A neuron is either activated or not and each of the many inputs can be either excitatory (encourages activation) or inhibitory (discourages activation). McCulloch and Pitts formalized this as a weighted average of the inputs that was then thresholded to 0 or 1. And they showed some basic theoretical results from that that gave it some credit as a model for how intelligence can arise from neurons. Essentially they said behavior can be described as a classifier.

AFAIK, they didn't go much into how the weights were actually learned. Different strategies were tried, but we ultimately started to soften the threshold function into the logistic function (to make the network differentiable) and solve for the weights by gradient descent.

Modern Deep Learning makes the additional assumption that neurons in the same layer are not interconnected. This assumption, along with the fact that we're just dealing with weighted averages, allows us to describe networks in matrix form, allows us to compute the gradients with backprop, and allows efficient simulation on the GPU. This assumption is more practical than biological.

> show me how it relates to how [...] humans will behave?

[This page][1] attempts to connect the dots between the McCulloch and Pitts model, the resulting classifiers, and behavior. Essentially, the theory was that neurons can be formalized into classifiers, and behavior is just the output of these classifiers. I don't know too much about modern neuroscience, but given the amazing results we are seen these days in vision, language, and planning, I'd say the central ideas of the theory are still credible.

[1]: http://www.mind.ilstu.edu/curriculum/modOverview.php?modGUI=...

1 comments

First of all, neurons don't have just one activation function. Each dendrite has. So, anything from dozens to thousands. Second, that definition doesn't cover the entire issue of multiple feedback loops. Third, this doesn't cover memory effects at structural (cytoskeleton) and local levels (vesicles), much less generic levels (RNA and your genes). And then we haven't even gotten into metabolomic and epigenetic wriring in your neurons ...

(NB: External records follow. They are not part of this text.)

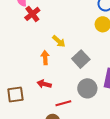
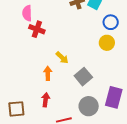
red cross: (32, 14) -> (37, 29), turned -35
red arrow: (44, 84) -> (46, 100), turned 80

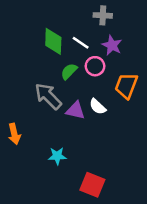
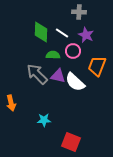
green semicircle: (69, 71) -> (53, 55), turned 48
white semicircle: (98, 107) -> (75, 82), size x1.5
purple triangle: (75, 110) -> (58, 76), moved

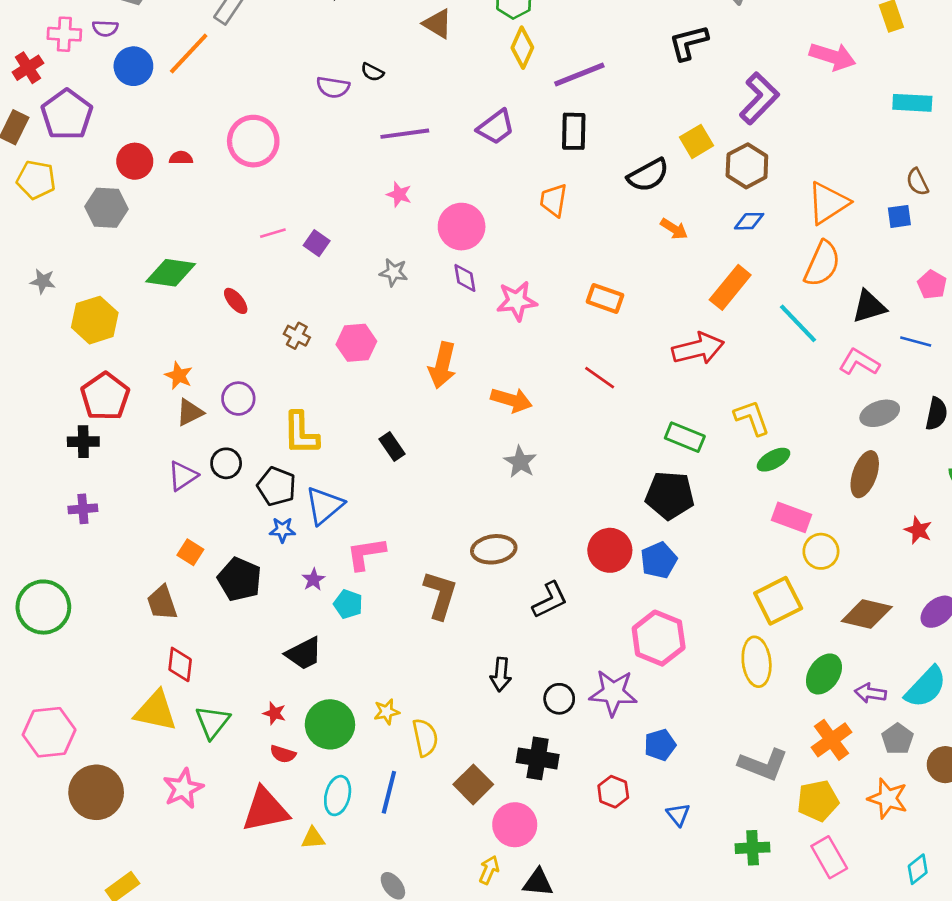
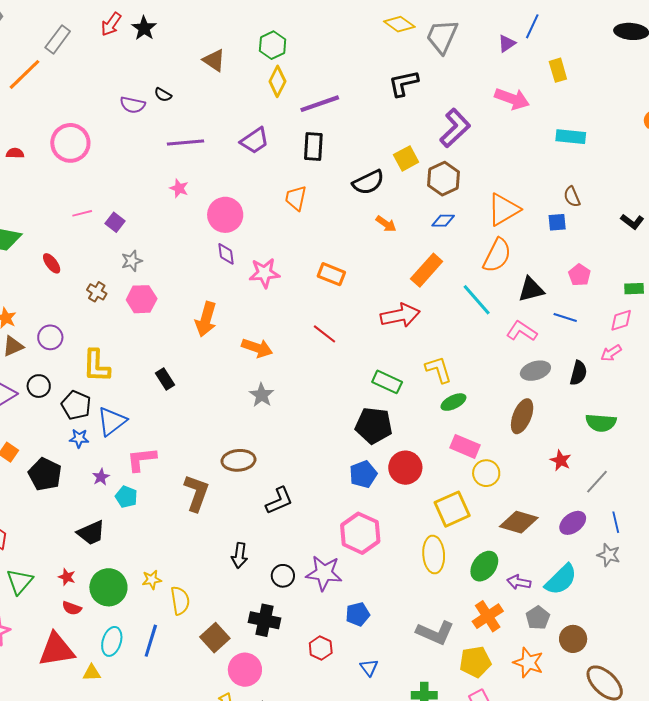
gray star: (394, 272) -> (132, 261), moved, turned -30
red circle: (610, 550) -> (405, 468), moved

Calling those chained regressions similar to the brain is about as correct as saying that a 3y old's drawing of a car is similar to a real Tesla...

I mean, doi.

McCulloch and Pitts published in the 1950s. Of course we know more about the brain now.

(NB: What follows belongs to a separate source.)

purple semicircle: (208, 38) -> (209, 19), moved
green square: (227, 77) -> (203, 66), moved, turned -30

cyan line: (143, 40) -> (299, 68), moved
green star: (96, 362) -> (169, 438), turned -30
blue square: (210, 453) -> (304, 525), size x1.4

If I were to ask you "How does intelligence arise from a network of activations?" Would you genuinely say that it has nothing to do with the McCulloch and Pitts theory?

I would honestly say we really have no clue, and maybe add that as far as we can tell, activations play as much of a role in intelligence as a myriad of other factors.

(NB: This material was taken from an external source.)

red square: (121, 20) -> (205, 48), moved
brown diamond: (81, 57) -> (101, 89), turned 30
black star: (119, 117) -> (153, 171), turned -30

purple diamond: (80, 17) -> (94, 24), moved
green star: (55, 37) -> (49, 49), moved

But more generally, I am just so tied of this "brain metaphor" on deep learning. It is a funny way to wake up your students (well, at least 10 years ago it was...), but trying to stretch this metaphor much more than that is just painful. Heck, even the activating "functions" (plural, as we now know) in a neutron isn't really a set (!) of (singular, independent) functions, it's just a top level name for a mind-boggling number of things happening as neurons "fire", with a mathematical formalism to approximate what's going on. In fact, calling an activation a "function" is probably belittling the biological processes behind them.